Tuesday, 26 February 2013

My Initial Fall out of Religion (My journey, part 1)

As a part of a school assignment, I attended a service at the church of my youth for the first time since my mother died, in September. Even in isolation from my experiences at a Catholic Mass the week prior (of which more later), my attendance at the Salvation Army church served to revive memories of why I found myself an atheist (of which more later).

As a child I gradually grew alienated from the church. It wasn't simply that I found the services long and boring. It was that I felt that the church not only worshiped in a manner I found disrespectful of any God, but also seemed to me to be idolatrous. It was because of those two reasons that I did my best to leave the church, though I should be admitted that I maintained an attendance over the years for the sake of my dying mother.

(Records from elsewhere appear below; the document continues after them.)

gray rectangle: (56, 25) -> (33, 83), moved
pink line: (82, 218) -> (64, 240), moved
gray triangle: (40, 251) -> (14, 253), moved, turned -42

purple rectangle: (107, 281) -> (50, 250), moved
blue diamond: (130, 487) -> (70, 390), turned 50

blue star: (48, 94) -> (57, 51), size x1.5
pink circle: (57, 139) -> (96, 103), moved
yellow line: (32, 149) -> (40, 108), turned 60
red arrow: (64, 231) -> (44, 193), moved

The services of the Salvation Army, for the uninitiated, can be summarized as being a "song and dance" routine. The uniformed band, which is of a high quality, begins things with some traditional numbers. This is followed by the uniformed choir, with their own offerings. Between this and the sermon (which is quite some time), the focus shifts to the non-uniformed band du jour, which as of this past Sunday, was a rock band, in the finest example of modern day evangelical protestantism. They had very nice guitars, and a cute youngster from the choir performed lead vocals. In the past we had folk bands, and through my life I have witnessed the "electrification" of the service.

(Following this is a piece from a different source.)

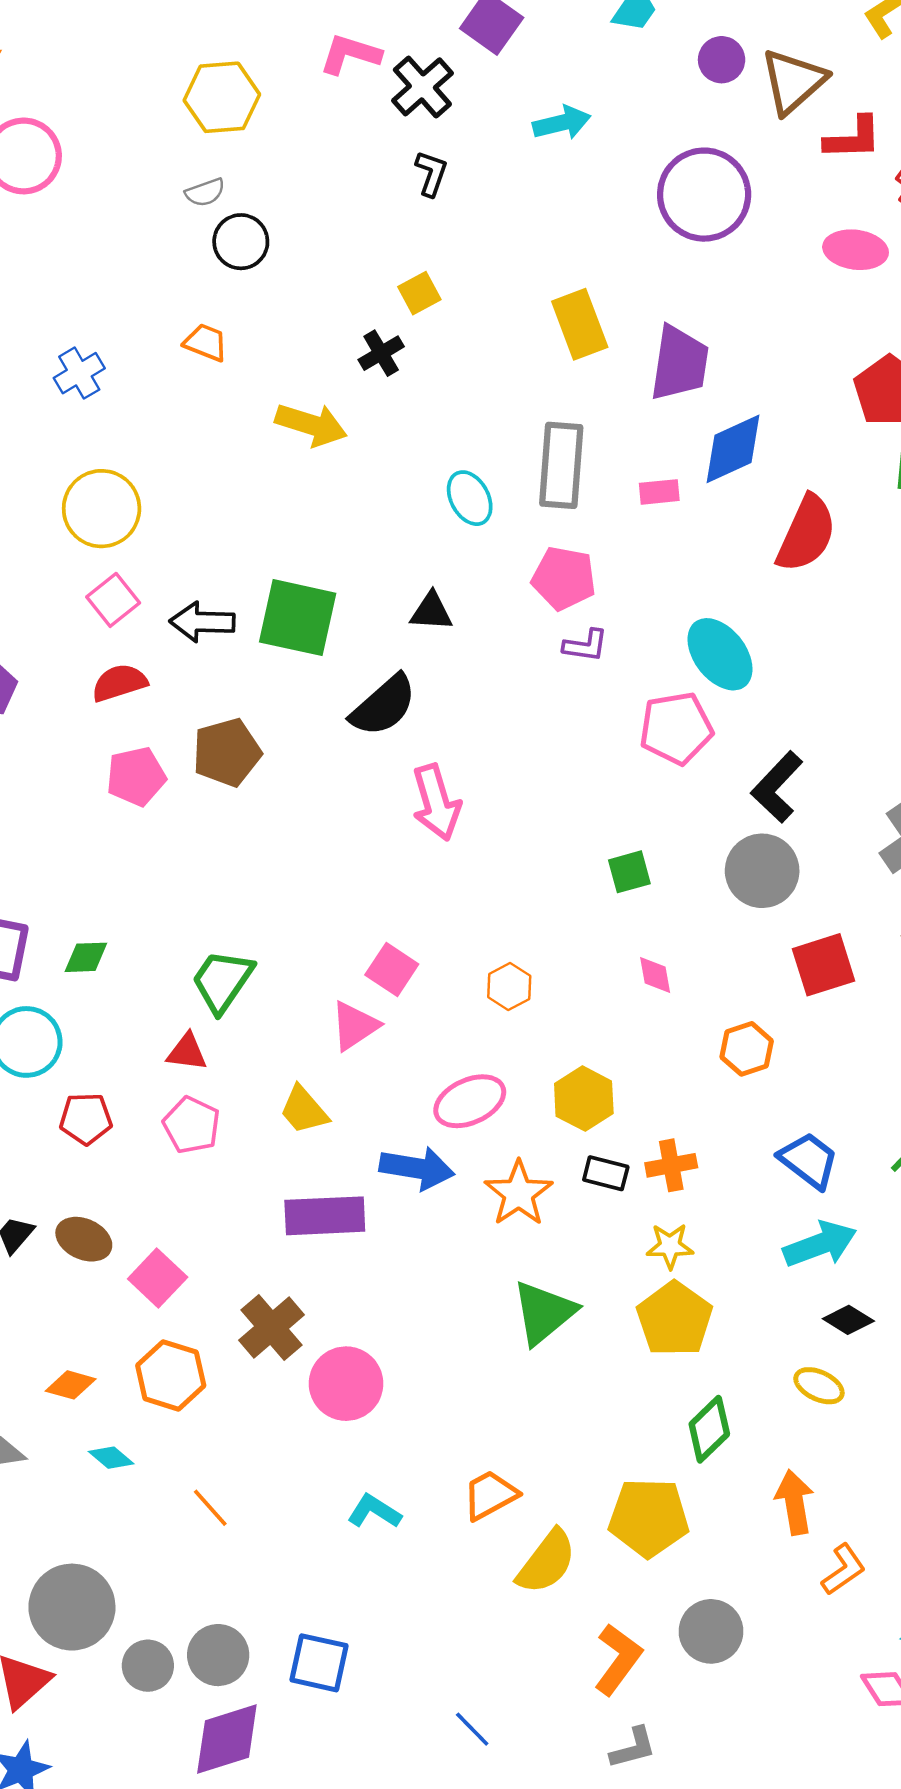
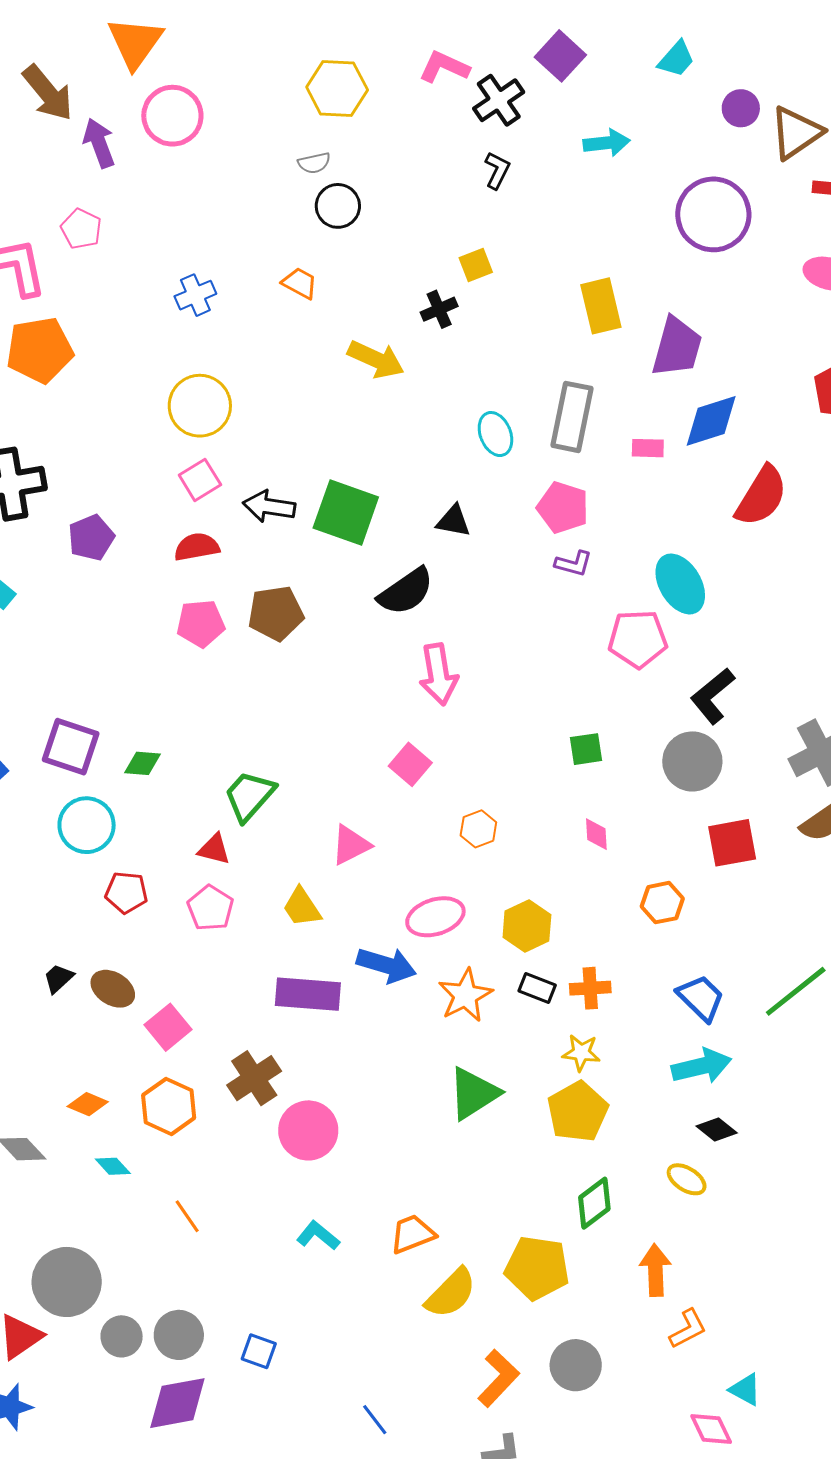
pink square: (392, 970) -> (410, 764), moved
blue square: (319, 1663) -> (259, 1351), size x0.7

This electrification did not sit well with many in the congregation. Indeed, many of the elderly would use the opportunity to leave the church, a reaction which occasioned a sermon on how insensitive it was to reject the style of worship others have adopted. I would agree with the Old that electrification is a sappy sell-out to the youth. I go further and declaim the whole service, regardless of the music, for, when you place music above the message, as the SA has always done, you are nothing more than a carnival. If Jesus was the word made flesh, than why not use words?

My other issue with the SA was that, by the time came for the sermon, they seemingly indulged in idolatry. I must confess I did not understand the doctrine of the trinity, but that did not stop me from having significant problems with the name of Jesus being invoked at every opportunity - as opposed to God. They only ever thanked Jesus/God for their sacrifice on the cross, and nothing else, which I thought improper and irreverent.

These feelings would begin my exodus from the church, religion, and God. I did not at the time feel like Atheism was a proper position to take, though I had felt like an atheist already. I felt that I needed some kind of religion, and so I would examine others. I respected Islam for its apparent simplicity and equality. I respected Judaism and Zoroastrianism for their pedigree, and the apparent quality of their people. In the end I would wind up as one of those "spiritual types," at least until I returned from war, many years later.

I must now go through my revelations from Sunday.

My girlfriend, during the service, made two important observations. First, it appeared that we observed the doctrine of predestination, a thing we both found abhorrent. My sister and I had to admit that in the course of our lives we were never instructed in the particular theology of our sect. Our Sunday Schools were spent in discussion of Old Testament stories and history (sometimes with a comic bent, such as whether King David was a homosexual), and we only ever learned anything about this theology through experience.

The experience that stands out in my mind was during the last days of my mother's life. My father had been listening to our relations and the Officers talking (over and over), and realized that whenever they spoke of my mother going to see her mother, they never mentioned her father. Apparently, this was because my grandfather never did the "sinner's prayer" prior to his death. Therefore, they expected him to be in hell. Hell, that idea I thought so obsolescent was here in the fore. It was the first time in years I had heard it mentioned in any seriousness by anyone. I wondered how my mother would have possibly said this prayer prior to her death, given that she thought I was our dead dog and my sister was my unborn brother.

My girlfriend's other observation was that, in spite of the length of the Salvation Army's service (a brutal 1h40m), there was no time given to reflection. She, being a Catholic, found this very unusual. I can imagine she also found it annoying, as I can guess from conversations we've had that this time for reflection is the thing she treasures most from Mass. She concluded that our services were cult-like. Our services were long, loud, and overwhelming. They required no thinking, no response from the audience (barely an amen). One is passive for the entire time. You only ever feel connected to whoever is leading the service at the time. When I remarked that our officers must only ever marry other officers, it seemed like its status as a Cult was confirmed.